# PETA zeigt Knossi an! Tierquälerei?



## Taxidermist (2. Juli 2021)

Die Breinig hat mindestens einen ebenso so großen Knall, wie dieser Knossi.
Ich habe den, oder die Videos gesehen, ein Knossi war mir bis dato unbekannt.
Im Video ein großes "Affentheater", welches bei dieser Besetzung zu erwarten war.
Dennoch finde ich diese Anzeige von Peta nicht angebracht, da wurden keine Fische gequält, zumindest nicht in den gezeigten Szenen.
Ich unterstelle Peta, dies gar nicht beurteilen zu können!

Jürgen


----------



## rippi (2. Juli 2021)

Hoffentlich findet das nochmal statt, ist gute Werbung fürs Angeln. 



Die Kids feiern den Kerl offenbar und er ist Angler. Der DAFV sollte ihn für lau, für eine Aktion gewinnen! tibulski


----------



## Bankside Dreamer (2. Juli 2021)

Dass die PETA Mist ist, darüber sollte es unter erwachsenen Menschen und vor allem Anglern & Jägern eigentlich keine zwei Meinungen geben. Mist finde ich persönlich aber auch derartige Internetformate, bei denen sehr wohl der Showcharakter im Vordergrund steht und das Tierwohl nebensächlich ist.

Dass eine Claudia Darga bei solchen Formaten auch noch mitmacht, das finde ich höchst bezeichnend aber auch ziemlich entlarvend.
Die Werbetreibenden wollten - wegen der höheren Klickzahlen - wohl noch ein hübsches Gesicht dabei haben.


----------



## Bankside Dreamer (2. Juli 2021)

rippi schrieb:


> Hoffentlich findet das nochmal statt, ist gute Werbung fürs Angeln.
> 
> 
> 
> Die Kids feiern den Kerl offenbar und er ist Angler. Der DAFV sollte ihn für lau, für eine Aktion gewinnen! tibulski



Warum erreicht man die Kids im Internet heutzutage eigentlich nur noch über irgendwelche Clowns & Vollidioten?
Wenn die Zukunft des Angelns tatsächlich solche Formate nötig hat, dann fände ich das schon ziemlich traurig.


----------



## phirania (2. Juli 2021)

Nun ja egal wie wir uns am Wasser verhalten......
Diese Rechtler finden immer etwas zum anzeigen.
Wenn dann noch solche Typen auftauchen,ist das doch ein gefundenes Fressen für Die.


----------



## rippi (2. Juli 2021)

Bankside Dreamer schrieb:


> Warum erreicht man die Kids im Internet heutzutage eigentlich nur noch über irgendwelche Clowns & Vollidioten?

AUFGABEN ▸
a - Fasse die Forendiskussion über die PETA-Anzeige gegen Knossi in zwei Sätzen zusammen.
b - Führe die Forendiskussion über die PETA-Anzeige gegen Knossi im Anschluss an den zuletzt zitierten Satz fort.
Die Datensätze sind für die Bearbeitung nicht erforderlich.

AUSGELESENE DATENSÄTZE ▸
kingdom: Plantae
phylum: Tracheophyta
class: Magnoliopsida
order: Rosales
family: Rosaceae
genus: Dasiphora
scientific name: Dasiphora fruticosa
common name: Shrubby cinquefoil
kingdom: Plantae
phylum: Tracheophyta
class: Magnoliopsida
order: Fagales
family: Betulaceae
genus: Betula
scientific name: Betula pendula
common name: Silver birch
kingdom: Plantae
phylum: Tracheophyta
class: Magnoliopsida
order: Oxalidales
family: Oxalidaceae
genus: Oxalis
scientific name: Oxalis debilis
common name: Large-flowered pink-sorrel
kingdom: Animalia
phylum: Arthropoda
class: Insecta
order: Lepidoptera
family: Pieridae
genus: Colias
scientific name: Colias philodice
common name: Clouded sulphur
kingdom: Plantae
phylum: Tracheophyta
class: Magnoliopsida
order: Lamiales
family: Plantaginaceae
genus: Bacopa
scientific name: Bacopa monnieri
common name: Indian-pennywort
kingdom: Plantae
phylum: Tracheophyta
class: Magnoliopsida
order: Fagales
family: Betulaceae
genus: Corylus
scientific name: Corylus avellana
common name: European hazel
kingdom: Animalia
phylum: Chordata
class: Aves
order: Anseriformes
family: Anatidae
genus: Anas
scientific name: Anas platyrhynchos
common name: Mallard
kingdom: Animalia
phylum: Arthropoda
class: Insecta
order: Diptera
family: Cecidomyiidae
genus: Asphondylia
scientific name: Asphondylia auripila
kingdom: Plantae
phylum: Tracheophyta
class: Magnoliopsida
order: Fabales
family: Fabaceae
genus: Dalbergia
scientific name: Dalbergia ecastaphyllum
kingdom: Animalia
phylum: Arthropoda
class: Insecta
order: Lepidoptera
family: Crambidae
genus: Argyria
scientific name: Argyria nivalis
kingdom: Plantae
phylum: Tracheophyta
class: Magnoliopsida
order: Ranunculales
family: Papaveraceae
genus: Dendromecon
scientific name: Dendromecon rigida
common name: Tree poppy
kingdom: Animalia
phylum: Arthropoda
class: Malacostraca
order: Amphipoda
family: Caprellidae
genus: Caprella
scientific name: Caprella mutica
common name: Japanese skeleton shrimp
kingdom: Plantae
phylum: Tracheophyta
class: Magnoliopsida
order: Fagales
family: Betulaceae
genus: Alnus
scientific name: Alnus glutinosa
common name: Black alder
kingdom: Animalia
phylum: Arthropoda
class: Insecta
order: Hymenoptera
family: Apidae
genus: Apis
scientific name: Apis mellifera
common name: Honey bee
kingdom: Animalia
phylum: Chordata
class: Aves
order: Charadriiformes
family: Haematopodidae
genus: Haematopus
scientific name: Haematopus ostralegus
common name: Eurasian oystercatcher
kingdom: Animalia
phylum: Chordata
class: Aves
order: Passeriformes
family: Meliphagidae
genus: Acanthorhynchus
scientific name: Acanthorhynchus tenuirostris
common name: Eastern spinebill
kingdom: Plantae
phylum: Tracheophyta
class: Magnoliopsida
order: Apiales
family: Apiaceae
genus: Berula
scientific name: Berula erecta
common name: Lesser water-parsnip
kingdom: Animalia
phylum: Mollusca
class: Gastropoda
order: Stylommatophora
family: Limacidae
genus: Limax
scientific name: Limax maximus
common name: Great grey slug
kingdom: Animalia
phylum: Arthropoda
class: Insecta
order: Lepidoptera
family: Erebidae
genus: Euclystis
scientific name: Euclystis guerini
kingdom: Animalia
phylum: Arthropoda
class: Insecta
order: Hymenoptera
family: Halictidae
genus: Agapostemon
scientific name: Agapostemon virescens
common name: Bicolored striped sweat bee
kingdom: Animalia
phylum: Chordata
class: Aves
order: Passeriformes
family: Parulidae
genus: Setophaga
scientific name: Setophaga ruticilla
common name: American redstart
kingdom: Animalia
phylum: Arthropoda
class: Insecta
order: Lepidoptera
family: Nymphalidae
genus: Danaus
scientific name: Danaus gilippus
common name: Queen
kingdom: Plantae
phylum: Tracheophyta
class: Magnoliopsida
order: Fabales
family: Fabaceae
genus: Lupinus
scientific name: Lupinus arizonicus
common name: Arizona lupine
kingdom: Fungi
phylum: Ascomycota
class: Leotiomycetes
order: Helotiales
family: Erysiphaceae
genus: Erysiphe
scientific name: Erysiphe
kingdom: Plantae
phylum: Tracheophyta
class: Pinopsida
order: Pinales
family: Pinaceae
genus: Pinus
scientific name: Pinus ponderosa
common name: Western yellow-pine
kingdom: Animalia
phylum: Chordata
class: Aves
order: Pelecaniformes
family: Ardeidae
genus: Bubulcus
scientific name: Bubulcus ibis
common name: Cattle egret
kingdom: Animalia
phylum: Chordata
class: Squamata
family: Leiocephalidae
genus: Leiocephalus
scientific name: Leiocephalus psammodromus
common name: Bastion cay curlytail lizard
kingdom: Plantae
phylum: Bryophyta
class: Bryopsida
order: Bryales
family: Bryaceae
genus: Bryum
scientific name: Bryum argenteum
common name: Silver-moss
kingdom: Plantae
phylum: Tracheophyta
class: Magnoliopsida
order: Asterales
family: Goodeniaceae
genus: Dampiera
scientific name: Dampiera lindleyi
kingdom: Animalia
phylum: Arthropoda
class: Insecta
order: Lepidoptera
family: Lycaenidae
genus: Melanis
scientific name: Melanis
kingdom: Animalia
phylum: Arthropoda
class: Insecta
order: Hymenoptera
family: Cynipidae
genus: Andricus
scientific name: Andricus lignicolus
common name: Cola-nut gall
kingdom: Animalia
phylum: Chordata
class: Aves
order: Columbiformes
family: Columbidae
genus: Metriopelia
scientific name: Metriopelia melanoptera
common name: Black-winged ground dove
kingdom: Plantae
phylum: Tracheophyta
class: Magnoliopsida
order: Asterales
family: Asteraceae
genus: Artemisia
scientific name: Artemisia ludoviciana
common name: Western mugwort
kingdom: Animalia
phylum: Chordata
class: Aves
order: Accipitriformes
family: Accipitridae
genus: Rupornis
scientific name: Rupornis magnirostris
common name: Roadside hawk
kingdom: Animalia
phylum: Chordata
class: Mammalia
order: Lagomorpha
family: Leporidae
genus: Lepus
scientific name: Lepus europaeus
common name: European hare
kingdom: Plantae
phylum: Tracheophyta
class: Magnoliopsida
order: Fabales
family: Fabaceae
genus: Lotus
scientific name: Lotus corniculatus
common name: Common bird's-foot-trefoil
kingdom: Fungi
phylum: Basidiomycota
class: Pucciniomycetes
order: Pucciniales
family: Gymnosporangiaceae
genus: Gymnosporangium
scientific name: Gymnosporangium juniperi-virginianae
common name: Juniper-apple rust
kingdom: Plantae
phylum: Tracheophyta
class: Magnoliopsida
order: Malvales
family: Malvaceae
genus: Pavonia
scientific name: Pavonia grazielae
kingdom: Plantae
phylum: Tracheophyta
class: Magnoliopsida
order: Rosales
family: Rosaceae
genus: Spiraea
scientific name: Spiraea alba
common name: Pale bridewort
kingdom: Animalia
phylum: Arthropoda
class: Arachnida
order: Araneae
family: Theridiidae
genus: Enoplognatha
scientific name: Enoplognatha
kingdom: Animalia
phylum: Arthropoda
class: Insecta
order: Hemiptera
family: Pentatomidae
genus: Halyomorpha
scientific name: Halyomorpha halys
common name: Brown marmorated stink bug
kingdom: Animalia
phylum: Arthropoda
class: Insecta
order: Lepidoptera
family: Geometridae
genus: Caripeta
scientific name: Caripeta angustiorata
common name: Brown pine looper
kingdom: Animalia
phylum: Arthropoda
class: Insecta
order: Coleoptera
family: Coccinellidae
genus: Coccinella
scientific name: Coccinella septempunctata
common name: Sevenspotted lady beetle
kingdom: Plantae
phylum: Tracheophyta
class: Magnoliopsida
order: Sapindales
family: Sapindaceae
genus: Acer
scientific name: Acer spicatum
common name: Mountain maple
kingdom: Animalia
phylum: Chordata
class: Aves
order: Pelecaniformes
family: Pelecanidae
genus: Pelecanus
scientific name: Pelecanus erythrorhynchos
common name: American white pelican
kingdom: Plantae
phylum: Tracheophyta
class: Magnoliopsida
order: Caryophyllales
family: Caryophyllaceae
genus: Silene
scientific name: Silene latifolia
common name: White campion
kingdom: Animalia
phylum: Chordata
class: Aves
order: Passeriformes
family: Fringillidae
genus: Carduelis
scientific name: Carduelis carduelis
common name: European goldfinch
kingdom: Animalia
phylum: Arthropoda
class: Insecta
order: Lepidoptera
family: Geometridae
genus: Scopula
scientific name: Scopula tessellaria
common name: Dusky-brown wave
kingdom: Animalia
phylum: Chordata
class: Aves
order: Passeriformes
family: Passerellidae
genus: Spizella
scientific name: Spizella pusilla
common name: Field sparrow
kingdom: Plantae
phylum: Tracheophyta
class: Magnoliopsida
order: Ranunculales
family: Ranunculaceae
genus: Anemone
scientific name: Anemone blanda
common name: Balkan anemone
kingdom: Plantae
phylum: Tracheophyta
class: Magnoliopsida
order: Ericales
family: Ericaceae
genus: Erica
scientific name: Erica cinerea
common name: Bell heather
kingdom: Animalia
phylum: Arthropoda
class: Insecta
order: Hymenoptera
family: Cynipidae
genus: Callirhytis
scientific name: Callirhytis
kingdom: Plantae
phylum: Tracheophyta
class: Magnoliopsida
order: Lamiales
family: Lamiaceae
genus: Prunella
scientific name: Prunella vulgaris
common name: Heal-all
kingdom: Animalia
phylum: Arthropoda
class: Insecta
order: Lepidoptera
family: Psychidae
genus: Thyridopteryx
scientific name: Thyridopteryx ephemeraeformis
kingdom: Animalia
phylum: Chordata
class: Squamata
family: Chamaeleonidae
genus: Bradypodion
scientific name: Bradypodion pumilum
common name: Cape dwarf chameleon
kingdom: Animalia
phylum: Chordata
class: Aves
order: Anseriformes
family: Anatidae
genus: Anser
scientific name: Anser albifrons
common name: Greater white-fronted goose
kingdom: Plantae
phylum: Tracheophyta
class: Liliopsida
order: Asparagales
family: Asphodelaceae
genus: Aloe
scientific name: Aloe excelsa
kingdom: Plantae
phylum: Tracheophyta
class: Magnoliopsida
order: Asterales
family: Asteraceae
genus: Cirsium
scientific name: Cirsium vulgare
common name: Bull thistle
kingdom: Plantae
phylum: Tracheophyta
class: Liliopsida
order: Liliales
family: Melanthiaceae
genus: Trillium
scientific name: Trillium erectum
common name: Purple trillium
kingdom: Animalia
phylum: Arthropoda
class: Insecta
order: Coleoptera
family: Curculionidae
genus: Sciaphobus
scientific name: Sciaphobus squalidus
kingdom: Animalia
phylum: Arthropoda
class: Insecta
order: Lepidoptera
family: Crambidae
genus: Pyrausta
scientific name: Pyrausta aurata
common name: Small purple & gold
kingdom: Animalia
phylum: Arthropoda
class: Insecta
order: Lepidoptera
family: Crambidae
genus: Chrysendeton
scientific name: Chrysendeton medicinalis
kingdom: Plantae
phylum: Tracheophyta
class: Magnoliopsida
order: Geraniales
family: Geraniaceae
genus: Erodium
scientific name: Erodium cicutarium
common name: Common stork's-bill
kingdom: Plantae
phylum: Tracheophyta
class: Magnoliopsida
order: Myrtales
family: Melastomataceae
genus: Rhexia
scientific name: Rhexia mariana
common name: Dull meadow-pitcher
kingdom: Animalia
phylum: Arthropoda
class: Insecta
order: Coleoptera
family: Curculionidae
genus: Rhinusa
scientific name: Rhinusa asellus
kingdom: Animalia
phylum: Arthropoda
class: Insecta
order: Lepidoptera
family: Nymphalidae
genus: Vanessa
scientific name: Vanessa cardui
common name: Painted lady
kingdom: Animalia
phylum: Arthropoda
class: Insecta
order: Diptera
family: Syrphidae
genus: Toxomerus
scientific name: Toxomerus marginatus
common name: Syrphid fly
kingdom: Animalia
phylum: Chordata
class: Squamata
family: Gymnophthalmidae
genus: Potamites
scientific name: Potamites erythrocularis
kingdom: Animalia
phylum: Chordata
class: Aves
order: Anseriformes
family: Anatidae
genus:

LÖSUNGEN JE AUFGABE ▸
a - Taxidermist hält die Anzeige von PETA für unangebracht, weil in den gezeigten Szenen keine Fische gequält wurden, während rippi das Format als gute Werbung fürs Angeln sieht und meint, der DAFV solle Knossi für eine Aktion gewinnen. Bankside Dreamer lehnt PETA ab, kritisiert aber auch Internetformate, bei denen der Showcharakter im Vordergrund steht und das Tierwohl nebensächlich ist, und phirania meint, diese Rechtler fänden immer etwas zum Anzeigen.

b -
> Wenn die Zukunft des Angelns tatsächlich solche Formate nötig hat, dann fände ich das schon ziemlich traurig.


"Die Jugend von heute liebt den Luxus, hat schlechte Manieren und verachtet die Autorität. Sie widersprechen ihren Eltern, legen die Beine übereinander und tyrannisieren ihre Lehrer." - Joachim Löw


----------



## Bankside Dreamer (2. Juli 2021)

rippi schrieb:


> "Die Jugend von heute liebt den Luxus, hat schlechte Manieren und verachtet die Autorität. Sie widersprechen ihren Eltern, legen die Beine übereinander und tyrannisieren ihre Lehrer." - Joachim Löw



Das meint sicherlich, alles ist wie immer aber ganz so einfach ist es dann wohl doch nicht.

Wir hatten früher zwar auch seltsame TV-Helden aber mit denen wurden wir nicht rund um die Uhr zugebombt. Im Zweifel setzten verantwortungsbewusste Eltern einem allzu bunten Treiben Grenzen. Heute aber kann sich jeder Zwölfjährige den Mist quasi 24/7 ungefiltert am eigenen Smartphone reinziehen.
Die Industrie und andere Seelenfänger freut das natürlich.

Schöne neue Welt? Wohl eher nicht.


----------



## hanzz (2. Juli 2021)

Bankside Dreamer schrieb:


> Wir hatten früher zwar auch seltsame TV-Helden aber mit denen wurden wir nicht rund um die Uhr zugebombt.


Recht hast schon in gewisser Weise.

Aber wäre damals Ein Colt für alle Fälle, Cpt Future oder Western von Gestern 24h zu sehen gewesen, hätten wir es uns auch reingezogen.


----------



## Professor Tinca (2. Juli 2021)

hanzz schrieb:


> Recht hast schon in gewisser Weise.
> 
> Aber wäre damals Ein Colt für alle Fälle, Cpt Future oder Western von Gestern 24h zu sehen gewesen, hätten wir es uns auch reingezogen.



A-Team, Airwolf und Night Rider nicht zu vergessen.......


----------



## Bankside Dreamer (2. Juli 2021)

hanzz schrieb:


> Recht hast schon in gewisser Weise.
> 
> Aber wäre damals Ein Colt für alle Fälle, Cpt Future oder Western von Gestern 24h zu sehen gewesen, hätten wir es uns auch reingezogen.



Also ich hätte das nicht getan! 
Ich hätte mich - mit Zöpfen & Pappschild bewaffnet - in die einzige Bushaltestelle des Ortes gehockt, um dort gegen irgendetwas zu demonstrieren.
Vielleicht gegen Hausarrest oder aber Taschengeldkürzungen?


----------



## hanzz (2. Juli 2021)

Trio mit vier Fäusten. Simon&Simon, Remington Steele.. 



Bankside Dreamer schrieb:


> Taschengeldkürzungen


Ich durfte immer Kippen für die ganze bucklige Verwandtschaft holen.
Da gabs immer 2 Groschen in fast jeder Packung eingeschweisst.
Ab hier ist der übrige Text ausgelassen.